The SCCM update 1806 release introduces "CMPivot," a new function for checking the status of devices in "real-time". It can be found on the Device Collections node of the SCCM console. While SCCM provides access to device data for broad reporting, CMPivot is designed to provide immediate access to data via queries with filterable results. It's probably more of a troubleshooting or regulatory compliance tool.

According to a Microsoft paper on CMPivot, it's feasible to use it to verify the firmware update status of devices vulnerable to speculative execution side-channel attacks. Because IT businesses must assure that operating system and firmware (or "microcode") upgrades for various client device processors were deployed, and new speculative execution variants appear every few months, such tracking has become a difficult undertaking for IT organizations.
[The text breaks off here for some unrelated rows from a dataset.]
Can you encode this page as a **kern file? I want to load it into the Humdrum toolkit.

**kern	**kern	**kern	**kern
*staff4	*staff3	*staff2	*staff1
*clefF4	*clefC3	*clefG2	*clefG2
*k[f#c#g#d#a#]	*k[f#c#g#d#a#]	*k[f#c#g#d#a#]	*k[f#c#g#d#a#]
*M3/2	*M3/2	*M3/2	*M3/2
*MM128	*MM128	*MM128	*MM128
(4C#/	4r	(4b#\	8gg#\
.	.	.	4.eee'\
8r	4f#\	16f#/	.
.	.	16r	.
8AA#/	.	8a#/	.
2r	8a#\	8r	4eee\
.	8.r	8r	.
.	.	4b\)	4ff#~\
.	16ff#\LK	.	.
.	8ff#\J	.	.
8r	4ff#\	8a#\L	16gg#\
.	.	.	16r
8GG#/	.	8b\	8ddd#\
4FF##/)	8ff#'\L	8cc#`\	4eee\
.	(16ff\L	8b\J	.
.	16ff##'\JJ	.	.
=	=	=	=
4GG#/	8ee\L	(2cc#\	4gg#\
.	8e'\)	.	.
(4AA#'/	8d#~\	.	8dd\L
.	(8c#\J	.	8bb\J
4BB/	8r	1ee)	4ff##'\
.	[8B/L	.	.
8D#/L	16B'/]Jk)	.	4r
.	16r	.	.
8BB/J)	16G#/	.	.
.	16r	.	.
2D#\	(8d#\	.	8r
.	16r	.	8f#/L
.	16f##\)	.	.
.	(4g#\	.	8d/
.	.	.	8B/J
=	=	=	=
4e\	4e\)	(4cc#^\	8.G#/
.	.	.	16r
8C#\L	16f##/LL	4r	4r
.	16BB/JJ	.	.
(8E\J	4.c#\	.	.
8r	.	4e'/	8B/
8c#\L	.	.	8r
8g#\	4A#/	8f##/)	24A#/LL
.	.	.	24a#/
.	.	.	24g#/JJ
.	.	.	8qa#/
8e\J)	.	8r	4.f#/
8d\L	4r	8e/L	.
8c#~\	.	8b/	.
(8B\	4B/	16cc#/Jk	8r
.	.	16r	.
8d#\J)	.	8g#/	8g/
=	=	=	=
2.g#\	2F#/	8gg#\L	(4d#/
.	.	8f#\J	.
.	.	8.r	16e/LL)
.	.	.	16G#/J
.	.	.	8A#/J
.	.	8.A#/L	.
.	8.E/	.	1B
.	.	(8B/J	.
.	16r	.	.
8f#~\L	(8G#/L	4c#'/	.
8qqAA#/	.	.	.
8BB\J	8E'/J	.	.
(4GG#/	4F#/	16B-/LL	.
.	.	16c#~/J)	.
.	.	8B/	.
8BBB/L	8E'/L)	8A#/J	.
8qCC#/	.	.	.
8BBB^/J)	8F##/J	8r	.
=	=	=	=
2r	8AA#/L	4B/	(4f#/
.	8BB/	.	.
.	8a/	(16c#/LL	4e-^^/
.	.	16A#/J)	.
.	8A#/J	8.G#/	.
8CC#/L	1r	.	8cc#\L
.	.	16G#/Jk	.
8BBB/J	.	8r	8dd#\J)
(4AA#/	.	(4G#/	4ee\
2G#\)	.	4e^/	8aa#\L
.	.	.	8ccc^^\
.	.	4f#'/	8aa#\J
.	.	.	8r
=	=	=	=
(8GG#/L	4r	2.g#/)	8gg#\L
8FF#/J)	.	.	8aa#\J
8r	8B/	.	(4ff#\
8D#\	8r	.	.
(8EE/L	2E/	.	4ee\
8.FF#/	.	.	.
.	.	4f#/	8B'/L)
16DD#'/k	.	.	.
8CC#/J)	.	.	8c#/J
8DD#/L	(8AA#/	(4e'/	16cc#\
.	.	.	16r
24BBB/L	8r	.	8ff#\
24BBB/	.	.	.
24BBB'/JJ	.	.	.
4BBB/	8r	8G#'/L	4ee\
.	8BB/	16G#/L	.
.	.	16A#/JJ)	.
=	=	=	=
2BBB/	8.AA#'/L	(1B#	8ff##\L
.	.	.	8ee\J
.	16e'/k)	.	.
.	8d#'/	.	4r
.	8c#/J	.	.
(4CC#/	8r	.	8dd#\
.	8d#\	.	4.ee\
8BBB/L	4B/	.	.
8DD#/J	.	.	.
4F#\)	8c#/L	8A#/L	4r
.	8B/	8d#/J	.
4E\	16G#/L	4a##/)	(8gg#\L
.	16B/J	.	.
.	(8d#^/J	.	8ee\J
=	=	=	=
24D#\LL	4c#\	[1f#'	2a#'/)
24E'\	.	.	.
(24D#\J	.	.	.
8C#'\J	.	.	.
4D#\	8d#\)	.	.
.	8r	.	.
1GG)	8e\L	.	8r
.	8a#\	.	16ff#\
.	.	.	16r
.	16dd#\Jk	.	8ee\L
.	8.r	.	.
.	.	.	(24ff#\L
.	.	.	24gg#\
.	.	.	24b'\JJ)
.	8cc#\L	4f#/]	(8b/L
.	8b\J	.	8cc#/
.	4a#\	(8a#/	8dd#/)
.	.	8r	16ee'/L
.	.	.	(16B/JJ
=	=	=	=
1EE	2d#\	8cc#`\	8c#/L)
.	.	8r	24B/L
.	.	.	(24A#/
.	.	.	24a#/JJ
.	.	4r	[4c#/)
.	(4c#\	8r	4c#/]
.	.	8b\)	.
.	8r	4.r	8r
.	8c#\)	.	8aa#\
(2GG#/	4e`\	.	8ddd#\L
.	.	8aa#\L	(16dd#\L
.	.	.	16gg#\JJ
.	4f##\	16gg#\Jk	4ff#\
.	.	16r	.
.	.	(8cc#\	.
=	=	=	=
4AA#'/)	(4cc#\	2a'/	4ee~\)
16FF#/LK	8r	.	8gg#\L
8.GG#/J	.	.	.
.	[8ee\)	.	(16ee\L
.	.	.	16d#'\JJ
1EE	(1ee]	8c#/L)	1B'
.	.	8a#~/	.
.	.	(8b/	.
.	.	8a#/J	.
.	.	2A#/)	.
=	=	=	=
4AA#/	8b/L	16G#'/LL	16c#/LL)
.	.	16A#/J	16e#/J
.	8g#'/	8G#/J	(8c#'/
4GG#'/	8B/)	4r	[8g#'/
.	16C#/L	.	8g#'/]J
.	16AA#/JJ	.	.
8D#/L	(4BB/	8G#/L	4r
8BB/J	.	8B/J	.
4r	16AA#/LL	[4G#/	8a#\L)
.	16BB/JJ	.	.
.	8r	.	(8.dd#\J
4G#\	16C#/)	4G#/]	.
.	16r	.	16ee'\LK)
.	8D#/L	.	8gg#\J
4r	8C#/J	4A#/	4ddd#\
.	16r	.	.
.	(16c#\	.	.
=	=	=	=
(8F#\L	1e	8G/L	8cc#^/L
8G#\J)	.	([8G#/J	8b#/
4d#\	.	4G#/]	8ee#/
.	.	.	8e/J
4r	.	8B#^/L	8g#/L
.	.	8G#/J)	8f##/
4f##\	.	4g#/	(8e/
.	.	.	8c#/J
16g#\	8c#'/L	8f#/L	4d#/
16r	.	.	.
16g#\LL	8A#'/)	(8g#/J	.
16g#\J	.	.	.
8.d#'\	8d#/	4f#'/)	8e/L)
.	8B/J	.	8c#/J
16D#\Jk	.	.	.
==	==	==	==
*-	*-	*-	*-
In addition to the CMPivot tool, Microsoft's Windows Analytics and PowerShell tools can be used to evaluate speculative execution side-channel patch compliance.

WSUS Help

Update management has been improved in SCCM Update 1806.

For example, it can assist with the patch management system WSUS. It now has a new WSUS cleanup wizard that would "reject updates that are expired according to the supersedence rules established on the software update point component characteristics," which should help Microsoft's monthly update confusion. The ability of SCCM to subscribe to "third-party" (non-Microsoft) software updates can now be pushed to WSUS.

Tooling and Dashboard Improvements

In the SCCM console, Microsoft has incorporated a new product lifecycle dashboard. It displays the status of the Microsoft Lifecycle Policy for device software, as well as support end dates. "Compliance 9 — Overall compliance and health," a new report on software update compliance, is also available.

A new Cloud Management dashboard has also been added by Microsoft. It displays the Cloud Management Gateway's usage statistics.

The CMTrace utility is now installed automatically with the SCCM client by Microsoft. CMTrace is a tool for analyzing log files. The CMTrace utility is now installed automatically with the SCCM client by Microsoft. CMTrace is a tool for analyzing log files.

This update now includes the Package Conversion Manager utility. According to Microsoft's "What's New" document, it allows IT experts to "transform legacy Configuration Manager 2007 packages into contemporary branch apps."

In addition, when Windows 10 in-place upgrades fail, Microsoft now displays the suggested actions to take. This functionality appears to be a complement to the diagnostic capabilities of the standalone Windows SetupDiag program.

Phased Deployments

With the release of the 1806 update, Microsoft touts the ability to carry out staggered application deployments.SCCM update 1802 introduced this feature as a preview, but it's now considered ready for production use. According to a document description, Microsoft defines phased deployment as automating "a coordinated, staggered release of software across various collections". As per the "What's New" page, these rollouts can be gradual: "Each phase of a phased deployment can now be implemented progressively. "This behavior reduces the burden on the network produced by content distribution to clients, reducing the chance of deployment issues”.

Bandwidth Enhancements

Some bandwidth improvements have been made. One of these is Windows Server 2019's LEDBAT functionality, which claims to only transfer updates when bandwidth is available and end-users are not using them.

Another improvement is the ability to partition peer-to-peer cache material into sections for client updates. The "partial download" feature is intended to reduce the quantity of data delivered over wide area networks.